Fixing revenue holes in three steps
Every business is different but knowing where revenue leaks are most likely to happen gives you a head start on freeing up trapped customer value. I recommend these tried-and-true steps for your revenue recovery initiative:
Step 1. Find the gaps. Identify the revenue leakage zones that most likely apply to your business. If you’re a pharmaceuticals distributor, for example, you may have complex rebate structures and minimum purchase commitments that affect billing, so take a close look at contracted pricing variables. Mature high-tech firms often confront challenges around entitlements, for example in monitoring user licenses and software licenses.
If no one particular area stands out consider renewal management for contracts coming up in, say, the next quarter. This leakage zone offers the opportunity for a holistic review of the customer relationships; it’s often one of the quickest routes to revenue recovery.
Step 2. Choose your customer focus. Not all customer relationships are created equal and some will provide more fertile ground for revenue initiatives than others. Look for those relationships that can produce the most rapid revenue gains. Perhaps your top 20 most heavily negotiated contracts provide plenty of examples of the leakage zones you identified in Step 1. Or perhaps a broader band of mid-level accounts are constricted by product or pricing structures that are hard to manage. You’re looking for a quick win that shows the tangible financial value from eliminating a source of revenue leakage.
Step 3. Repeat and sustain. With a quick win under your belt, it’s time to look around for other leaks to fix. You’ll want to create a long-term strategy to ensure that preventing and eliminating revenue leakage becomes embedded in your organization’s DNA.

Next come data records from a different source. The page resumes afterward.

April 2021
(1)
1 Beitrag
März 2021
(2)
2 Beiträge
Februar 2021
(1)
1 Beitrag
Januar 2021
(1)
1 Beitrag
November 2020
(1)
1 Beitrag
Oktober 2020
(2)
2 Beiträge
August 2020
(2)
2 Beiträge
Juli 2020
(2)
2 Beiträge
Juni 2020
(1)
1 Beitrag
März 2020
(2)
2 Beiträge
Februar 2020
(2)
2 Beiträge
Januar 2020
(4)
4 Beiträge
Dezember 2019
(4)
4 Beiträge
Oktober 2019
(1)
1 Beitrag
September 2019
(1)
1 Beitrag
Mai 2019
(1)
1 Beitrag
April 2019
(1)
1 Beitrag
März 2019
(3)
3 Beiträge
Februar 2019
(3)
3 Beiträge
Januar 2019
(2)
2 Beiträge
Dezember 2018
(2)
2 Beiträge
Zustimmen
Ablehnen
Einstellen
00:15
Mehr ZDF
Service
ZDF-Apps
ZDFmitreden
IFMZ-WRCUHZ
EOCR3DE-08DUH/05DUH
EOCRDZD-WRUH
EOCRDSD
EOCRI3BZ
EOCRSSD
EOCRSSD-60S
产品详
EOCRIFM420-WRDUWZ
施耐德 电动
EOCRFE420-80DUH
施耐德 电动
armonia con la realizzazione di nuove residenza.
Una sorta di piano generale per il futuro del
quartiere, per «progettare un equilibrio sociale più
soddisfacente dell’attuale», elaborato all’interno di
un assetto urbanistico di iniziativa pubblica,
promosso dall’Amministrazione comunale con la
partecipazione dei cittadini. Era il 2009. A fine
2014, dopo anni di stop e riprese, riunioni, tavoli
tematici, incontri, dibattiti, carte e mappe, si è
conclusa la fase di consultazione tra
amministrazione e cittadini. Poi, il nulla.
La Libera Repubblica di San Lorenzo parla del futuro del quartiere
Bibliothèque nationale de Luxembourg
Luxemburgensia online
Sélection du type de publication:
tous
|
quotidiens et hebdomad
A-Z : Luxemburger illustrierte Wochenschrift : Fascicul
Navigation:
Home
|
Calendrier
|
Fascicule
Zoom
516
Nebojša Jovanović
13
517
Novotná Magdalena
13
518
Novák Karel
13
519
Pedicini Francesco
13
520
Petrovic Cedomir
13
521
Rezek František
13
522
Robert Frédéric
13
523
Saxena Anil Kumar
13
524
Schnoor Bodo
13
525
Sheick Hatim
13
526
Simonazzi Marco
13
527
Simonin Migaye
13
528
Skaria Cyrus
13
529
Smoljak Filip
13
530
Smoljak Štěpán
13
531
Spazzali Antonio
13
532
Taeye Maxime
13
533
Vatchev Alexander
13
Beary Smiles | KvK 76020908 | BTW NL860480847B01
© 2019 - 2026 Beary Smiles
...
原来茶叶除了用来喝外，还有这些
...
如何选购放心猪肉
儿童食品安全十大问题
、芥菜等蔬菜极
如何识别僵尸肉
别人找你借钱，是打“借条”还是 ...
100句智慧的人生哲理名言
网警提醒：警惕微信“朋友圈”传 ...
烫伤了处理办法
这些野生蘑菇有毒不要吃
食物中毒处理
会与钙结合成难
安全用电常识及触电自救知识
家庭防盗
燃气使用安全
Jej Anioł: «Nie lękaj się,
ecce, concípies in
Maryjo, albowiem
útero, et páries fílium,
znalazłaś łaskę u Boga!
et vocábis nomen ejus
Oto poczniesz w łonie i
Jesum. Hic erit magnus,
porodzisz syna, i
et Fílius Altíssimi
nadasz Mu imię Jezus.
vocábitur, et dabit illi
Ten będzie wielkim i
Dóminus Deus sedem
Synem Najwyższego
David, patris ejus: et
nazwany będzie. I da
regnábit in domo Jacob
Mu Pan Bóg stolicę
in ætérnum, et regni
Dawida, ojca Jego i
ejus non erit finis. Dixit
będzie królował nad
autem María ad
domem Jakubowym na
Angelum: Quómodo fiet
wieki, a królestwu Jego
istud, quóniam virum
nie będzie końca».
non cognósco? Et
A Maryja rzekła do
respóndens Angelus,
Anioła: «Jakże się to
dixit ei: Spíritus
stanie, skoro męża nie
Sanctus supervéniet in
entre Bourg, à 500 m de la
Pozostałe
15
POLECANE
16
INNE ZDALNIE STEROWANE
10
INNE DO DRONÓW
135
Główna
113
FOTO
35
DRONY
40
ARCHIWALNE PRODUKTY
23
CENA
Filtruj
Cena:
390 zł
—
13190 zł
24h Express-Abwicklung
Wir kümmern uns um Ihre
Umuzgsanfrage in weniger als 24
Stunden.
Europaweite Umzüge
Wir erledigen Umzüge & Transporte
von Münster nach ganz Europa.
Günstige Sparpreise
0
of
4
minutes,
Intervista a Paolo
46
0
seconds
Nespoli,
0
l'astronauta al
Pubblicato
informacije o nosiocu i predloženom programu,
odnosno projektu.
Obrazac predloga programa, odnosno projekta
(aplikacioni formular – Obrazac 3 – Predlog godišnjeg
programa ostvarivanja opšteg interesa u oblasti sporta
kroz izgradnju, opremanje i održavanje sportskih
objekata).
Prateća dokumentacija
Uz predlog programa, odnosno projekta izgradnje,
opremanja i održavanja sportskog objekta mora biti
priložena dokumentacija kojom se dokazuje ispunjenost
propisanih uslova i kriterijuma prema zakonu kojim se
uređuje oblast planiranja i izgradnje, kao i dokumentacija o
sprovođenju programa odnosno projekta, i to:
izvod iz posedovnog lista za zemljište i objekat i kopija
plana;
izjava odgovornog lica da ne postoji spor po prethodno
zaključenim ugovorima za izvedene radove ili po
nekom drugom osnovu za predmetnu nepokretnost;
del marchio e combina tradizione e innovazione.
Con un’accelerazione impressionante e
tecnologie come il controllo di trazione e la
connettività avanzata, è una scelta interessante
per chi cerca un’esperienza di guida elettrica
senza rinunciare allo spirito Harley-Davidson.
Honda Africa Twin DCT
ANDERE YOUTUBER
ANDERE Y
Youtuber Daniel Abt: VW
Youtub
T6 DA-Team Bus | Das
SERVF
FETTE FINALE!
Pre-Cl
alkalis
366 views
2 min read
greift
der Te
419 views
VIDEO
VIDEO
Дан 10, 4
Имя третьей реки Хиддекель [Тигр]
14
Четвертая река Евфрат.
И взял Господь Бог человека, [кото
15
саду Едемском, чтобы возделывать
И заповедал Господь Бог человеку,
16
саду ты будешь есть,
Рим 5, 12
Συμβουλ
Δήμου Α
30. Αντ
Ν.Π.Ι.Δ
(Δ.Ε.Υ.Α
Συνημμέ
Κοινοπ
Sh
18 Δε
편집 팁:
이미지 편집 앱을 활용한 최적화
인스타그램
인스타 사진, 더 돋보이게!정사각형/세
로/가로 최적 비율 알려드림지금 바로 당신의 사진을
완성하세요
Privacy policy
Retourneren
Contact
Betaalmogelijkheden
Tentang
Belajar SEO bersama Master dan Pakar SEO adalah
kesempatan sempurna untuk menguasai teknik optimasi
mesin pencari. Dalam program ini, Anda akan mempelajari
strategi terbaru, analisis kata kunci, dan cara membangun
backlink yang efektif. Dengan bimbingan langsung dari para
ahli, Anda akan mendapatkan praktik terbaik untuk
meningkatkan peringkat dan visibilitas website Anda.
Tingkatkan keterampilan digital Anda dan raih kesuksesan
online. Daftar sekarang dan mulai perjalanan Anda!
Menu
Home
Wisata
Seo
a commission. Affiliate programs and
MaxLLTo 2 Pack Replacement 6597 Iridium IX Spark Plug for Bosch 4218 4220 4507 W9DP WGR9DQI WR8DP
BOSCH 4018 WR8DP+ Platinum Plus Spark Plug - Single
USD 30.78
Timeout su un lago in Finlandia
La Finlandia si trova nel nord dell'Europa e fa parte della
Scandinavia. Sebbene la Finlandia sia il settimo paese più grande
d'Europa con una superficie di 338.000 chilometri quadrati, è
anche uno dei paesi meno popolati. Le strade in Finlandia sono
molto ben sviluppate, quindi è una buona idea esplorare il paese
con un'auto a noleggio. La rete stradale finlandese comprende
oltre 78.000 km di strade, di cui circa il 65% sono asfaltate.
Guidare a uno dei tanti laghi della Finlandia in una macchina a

With a carefully targeted, repeatable revenue recovery programme, finance leaders can ensure that revenue delivery becomes every bit as efficient as the payments pipeline. And that can only improve B2B organizations’ customer relationships as well as their financial performance.
Justin Schweisberger is the chief product officer at Pramata (www.pramata.com), which helps B2B enterprises digitize their commercial relationships to eliminate revenue leakage. Prior to joining, he managed merger and acquisition (M&A) activities for the Husch Blackwell law firm.
1 Steve Van der Steen and Ludwig Bollaerts, “A powerful and effective answer to revenue leakage?”, EY, 2017.